Verizon Wireless again posted accelerating revenue growth during the first quarter. Wireless services revenue increased 8.6% versus a year ago, the fastest pace since early 2012. The quarter’s revenue performance was largely the result of the strong customer gains Verizon Wireless has achieved over the past year. The postpaid base is nearly 6% larger than a year ago and revenue per customer continues to grow despite dilution from data-only devices, namely tablets. About 30% of postpaid accounts are now on shared data plans, nine months after launch, creating a path to continued data revenue growth.

While Verizon Wireless has added and upgraded lots of customers over the past year, the pace slowed during the first quarter. About 6.7% of postpaid customers upgraded during the quarter, lower than any period in 2012. Verizon has benefited from a more stringent upgrade policy implemented in 2011. The firm recently decided tighten its policy further, demonstrating confidence in the strength of its business in the face of new offerings from T-Mobile. The low upgrade rate during the quarter pushed wireless EBITDA up to 50.4% of services revenue, besting the previous record high set during the third quarter of 2012. The margin was also above management’s 49% to 50% target for the year. The launch of the next iPhone will likely pull margins down into that range.

The consumer fixed-line business produced solid growth during the quarter, with revenues up more than 4% yearover- year for the third quarter in a row. Verizon added 99,000 Internet access customers during the quarter, down slightly from a year ago but far better than the 21,000 added over the last three quarter of 2012 combined. Television customer additions similarly accelerated versus the back half of 2012, hitting 169,000 during the quarter. Also impressive, residential phone customer losses dropped to 85,000 from 148,000 during the same quarter a year ago, 238,000 two years ago and 311,000 three years ago. The addition of FiOS services has clearly benefited Verizon’s ability to retain phone customers.

Enterprise and wholesale fixed line revenues remain weak, down 2.6% and 7.2% respectively. The enterprise business is showing signs of life, though, as the revenue decline was entirely tied to equipment sales, which the firm has deemphasized. Strategic enterprise services revenue growth accelerated to 6% and these businesses now represent more than 55% of segment sales. The fixed-line EBITDA margin dropped to 21.4%, the lowest since mid-2011 excluding the storm-heavy fourth quarter last year. Management doesn’t expect to turn fixed-line margins during 2013 but remains confident that profitability will improve next year as new initiatives, like Redbox, contribute and the full benefit of a new union contract kick in.
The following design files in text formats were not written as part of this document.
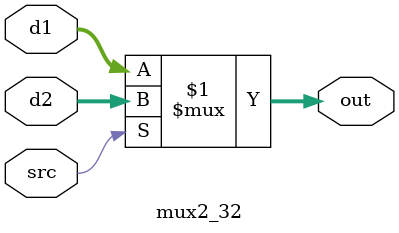
<source format=v>
`timescale 1ns / 1ps
module mux2_5(        //5Î»2Ñ¡1
    input [4:0] d1,   //ÊäÈëÊý¾Ý
    input [4:0] d2,
    input src,		  //Êä³öÑ¡Ôñ
    output [4:0] out  //Êä³ö
    );

	assign out = src?d2:d1;
endmodule

module mux4_32(		  //32Î»4Ñ¡1
    input [1:0] src,
    input [31:0] d1,
    input [31:0] d2,
	input [31:0] d3,
	input [31:0] d4,	
    output reg [31:0] out
    );

	always @(src, d1, d2, d3, d4)
      case (src)
         2'b00: out = d1;
         2'b01: out = d2;
         2'b10: out = d3;
         2'b11: out = d4;
      endcase
endmodule

module mux2_32(		  //32Î»2Ñ¡1
    input src,
    input [31:0] d1,
    input [31:0] d2,
    output [31:0] out
    );

	assign out = src?d2:d1;

endmodule



</source>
Consolidated free cash flow totaled $3.9 billion during the quarter, up from $2.4 billion a year ago. Cash flow during the first quarter tends to vary from year to year as a result of the timing of tax payments and other movements in working capital. Cash flow within Verizon fell short of fully funding the dividend and a small amount of share repurchases during the quarter. Net debt at Verizon Wireless dropped to $6.2 billion from $9.3 billion at the end of 2012 while net debt at parent Verizon increased $1.4 billion to $40.5 billion. Verizon management again commented that it is interested in buying the 45% stake in Verizon Wireless that Vodafone holds, adding that it believes it can structure a deal to avoid tax consequences. This last detail seems like an indication that Verizon is thinking more seriously about a deal than it has in the past.